Un circulo virtuoso que arranca escondido en laboratorios con pocos recursos y se potencia y expone desde las necesidades crecientes de los Estados para afrontar nuevos conflictos. A la par creció una inmensa industria bélica receptora, consumidora y demandante constante de avances científicos para las guerras en todos sus formatos convencionales, nucleares, químicas, misilísticas, etc, y luego para las nuevas modalidades de campo de batalla: financieras, económicas, virtuales, comerciales, impositivas, psicológicas, etc.
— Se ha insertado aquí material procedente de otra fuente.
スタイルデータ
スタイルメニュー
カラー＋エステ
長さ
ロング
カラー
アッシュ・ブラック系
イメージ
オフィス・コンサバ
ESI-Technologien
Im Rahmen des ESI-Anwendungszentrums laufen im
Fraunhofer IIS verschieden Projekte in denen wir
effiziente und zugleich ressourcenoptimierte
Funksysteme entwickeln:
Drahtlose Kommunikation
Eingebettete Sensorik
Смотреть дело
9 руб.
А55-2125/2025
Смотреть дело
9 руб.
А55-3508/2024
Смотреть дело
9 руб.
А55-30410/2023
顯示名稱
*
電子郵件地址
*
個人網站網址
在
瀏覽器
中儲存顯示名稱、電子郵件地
Los estadísticas y el tratamiento de datos computadorizados, fueron (y son) la energía indispensable que abasteció y consolidó en su sitial de honor a las ciencias duras, a fuerza de almacenar, clasificar y analizar miles de experiencias individuales. Esas inmensidades de datos, ahora ordenados y sistematizados han llegado a independizarse y transformarse en nuevas ciencias y a nutrir desde su altar a otros ramas científicas más demoradas y con menos “respeto” social. La estadística, los cálculos actuariales, y últimamente la economía, bajo la lupa de la psicología y las ciencias de la conducta han conformado un nuevo entramado del conocimiento que empuja los limites del saber que creíamos haber conquistado.
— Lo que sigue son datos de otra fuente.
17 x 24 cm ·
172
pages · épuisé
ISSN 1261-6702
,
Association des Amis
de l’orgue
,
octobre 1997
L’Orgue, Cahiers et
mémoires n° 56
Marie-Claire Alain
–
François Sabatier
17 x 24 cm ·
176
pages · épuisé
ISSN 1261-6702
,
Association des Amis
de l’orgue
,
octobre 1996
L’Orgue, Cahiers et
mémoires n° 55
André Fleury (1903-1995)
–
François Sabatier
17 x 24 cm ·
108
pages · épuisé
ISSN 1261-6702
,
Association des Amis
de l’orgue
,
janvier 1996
Ahora, aquellos saberes de los históricos estrategas y sus organizaciones logísticas vuelven al ruedo. Los datos y su flujo en la red permiten predecir muchas de las actitudes y decisiones que tomamos diariamente y permiten, por ejemplo, reducir los accidente viales a partir de influenciar sobre los hábitos y conductas sociales, con mejores resultados que la maxima tecnología aplicada al diseño, a los materiales y a la ingeniería mecánica de un F1.

Hoy la logística del abastecimiento y la anticipación de las conductas sociales son el primer bastión a la espera de los medicamentos o vacunas que nos libren del COVID. Se ganaron su espacio en el altar de las ciencias.

Un corsi e recorsi del estrellato científico y profesional que nos salve de la pandemia. La gradualidad o la “desescalada” del aislamiento es parte de la prevención del coronavirus y de las otras afecciones médicas que siguen llevándose la vida de nuestros seres cercanos.

Estamos en ese espacio geográfico de frontera que pregonaba Bauman. También en una frontera temporal. El limite entre eras o épocas, menos ciertos que el calendario pero más relevante en sus efectos sobre la humanidad.

Nos llevará tiempo elegir la fecha o la situación que sirva de piedra fundacional del siglo XXI. Al facilísmo del 2000 por derecho propio, se le enfrentarán los que consideran la concepción en 1991 cuando nació la web, o aquellos que como Bauman consideran la caída de las Torres Gemelas en 2001 como la partida de nacimiento del terrorismo global. T

omás Friedman prefiere el 2007, por la conjunción de fenómenos “digitales” que confluyeron ese año. Todas fechas y hechos significativos, centrales y vértices. Pero el 2020 será difícil de olvidar. Por el dolor y la expansión del virus de Wuhan lo tendremos presente, ya sea como el fin de una época o como el principio de otra. Y como nosotros nos empeñamos en destacar el fin de la Primera Guerra o el crack de 1929 como las reales entradas a la nueva centuria, algunas de esas fechas serán reseñadas, en el Siglo XXII como las que marcaron el inicio de la era en la que nos toca vivir.

Y algunos de los que dirigen los destinos de nuestros países, saldrán del presente para instalarse en la historia como tibios renglones de un indice de los presidentes de wikipedia o en la dimensión de estadistas a los que todos los democráticamente elegidos, aspiran.